Thursday, January 31, 2008

By SANDY COHEN

AP ENTERTAINMENT WRITER

LOS ANGELES — Daniel Day-Lewis never shows up in gossip mags, hardly ever appears on talk shows and rarely grants interviews. The elusive actor can only be seen on screen — and that’s infrequent, too.

He’s made just four films in the past decade. Each time, he steeps himself in research and often remains in character throughout months of shooting. His performances win awards and critical praise.

Then Day-Lewis disappears.

The enigmatic 50-year-old actor is back in the spotlight with “There Will Be Blood,” a film that follows oil prospector Daniel Plainview as he grows his business and loses his mind in turn-of-the-20th-century California. The performance is generating awards buzz, earning Day-Lewis a Golden Globe nomination and accolades from Los Angeles and New York critics groups.

With a thick mustache, a stiffened gait and a gruff, authoritative voice, the character bears no resemblance to the lanky, handsome hipster sitting in a suite at the swanky Bel Air Hotel talking about the film. Day-Lewis spent two years preparing for the part, but when asked how he did it, he seems sincerely at a loss.

“I’m not trying to be coy, but I really don’t know,” he said, adding that he pored over scores of letters and photographs from the period. “The rest is the long, slow simmering of an untold mixture of influences until they begin to reveal some kind of life to you.”

Once he gets inside a character, he stays there and is reluctant to leave.

“It’s a testament to his willpower and his perseverance and level of commitment to be able to do that,” said co-star Paul Dano.

But when filming wraps, it can be difficult for Day-Lewis to extract himself from such deep immersion, perhaps one reason for his intervals between films.

“There’s no part of you, really, that possibly wishes to let go of it,” he said. “It doesn’t seem to make sense to have so elaborately constructed this illusion for yourself to then dispel it in a moment.”

He found it toughest to shed the characters he played in “The Ballad of Jack and Rose,” “My Left Foot” and “The Name of the Father” — a dying dad, a palsy-stricken Christy Brown (for which he won an Academy Award) and falsely accused Irishman Gerry Conlon, respectively — as well as his latest part.

“As alarming as it might seem to say it, Plainview, he was in no hurry to go home,” Day-Lewis said.

Another reason for his absences from the screen has to do with his personal creative rhythm, which he playfully described as “a slothful one.” From the time he decided on an acting career — a pursuit he first fell for at age 12 — he knew he’d have to proceed at a slower pace than most.

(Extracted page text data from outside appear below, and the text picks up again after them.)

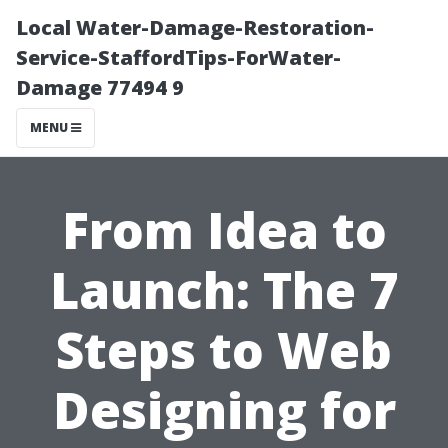
Local Water-Damage-Restoration-
Service-StaffordTips-ForWater-
Damage 77494 9
MENU
From Idea to
Launch: The 7
Steps to Web
Designing for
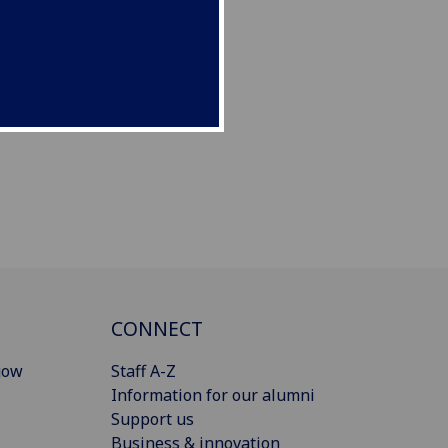
CONNECT
gow
Staff A-Z
Information for our alumni
Support us
Business & innovation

“I feel as if the periods when I’m not working are very closely related to the periods when I am working. There is no division between those two lives,” he said. “And I feel misrepresented because I keep quiet when I’m not working, [and] on the occasions when I once again step into a public arena, some people tend to see that there’s almost a kind of bipolar existence going on. But of course for me they’re both essential to each other.”